In another interesting departure from the conventions established by Romero, the “zombies” of 28 Days Later aren’t much more difficult to kill than an uninfected person. I mean, the infected the zombie figure clearly doesn’t react to pain the same way that people do; even engulfed in flames, they will continue their single minded pursuit of human destruction. They aren’t indestructible, though, and trauma to the brain is hardly the only way to dispatch them. Being riddled with bullets (1:04:19) or hacked up with a machete (28:17) is no less fatal to an infected person than it would be to anyone else. They can be burned, starved, or blown apart by claymores. Their tolerance for pain is higher, sure, even much higher, but there is nothing at all supernatural about these beings. Nothing more than sick, deranged people, these “zombies” are alive like us and die like we die.
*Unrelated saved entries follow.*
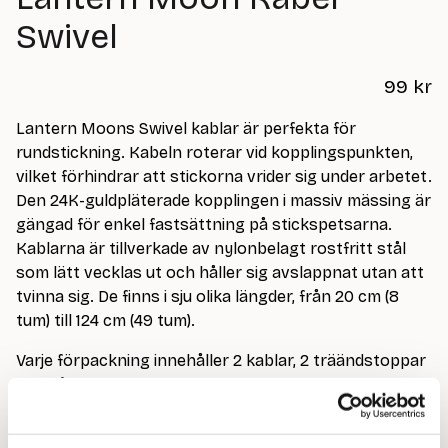
Swivel
99
kr
Lantern Moons Swivel kablar är perfekta för
rundstickning. Kabeln roterar vid kopplingspunkten,
vilket förhindrar att stickorna vrider sig under arbetet.
Den 24K-guldpläterade kopplingen i massiv mässing är
gängad för enkel fastsättning på stickspetsarna.
Kablarna är tillverkade av nylonbelagt rostfritt stål
som lätt vecklas ut och håller sig avslappnat utan att
tvinna sig. De finns i sju olika längder, från 20 cm (8
tum) till 124 cm (49 tum).
Varje förpackning innehåller 2 kablar, 2 träändstoppar
och 1 åtdragningsverktyg.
Shifting the zombie figure from the nearly invulnerable risen-dead to simply "the infected," living people who have contracted an aggressively contagious virus, reflects what I believe is a growing skepticism of the supernatural at the time. Following the real life horror of 9-11, the world had less and less patience for paranormal ghouls and goblins. An audience that watched thousands of people die in a terrorist attack broadcast live on national TV didn’t need their dead to walk; their living were plenty frightening as is. In 1968, Romero frightened us not by making zombies believable, but by depicting realistic reactions to inconceivable, indeed impossible, events. The interpersonal conflict and the societal collapse of Night of the Living Dead could not but resonate at a time of so much social unrest and upheaval. Boyle is doing something else entirely. While Boyle’s film certainly speaks to a similarly pervasive cultural anxiety and uncertainty, his zombie is perhaps most horrifying because it obeys the laws of the universe as we know them. Doctors do experiment by creating new viruses and diseases. Viruses do mutate, often at an alarming rate. Our world is a very frightening and violent place. When Major West tells his assembled dinner party that what he’s seen in the four weeks since infection is simply “people killing people,” much like they always have, and asserts that this “puts us in a state of normality, right now,” he isn’t just talking about the world within the film; he’s pointing an accusatory finger at our reality as well (1:13:36). This, or something like it, could actually happen. It is this horrible, horrible plausibility that has allowed the zombie to re-take its place as our worst nightmare and preeminent monster.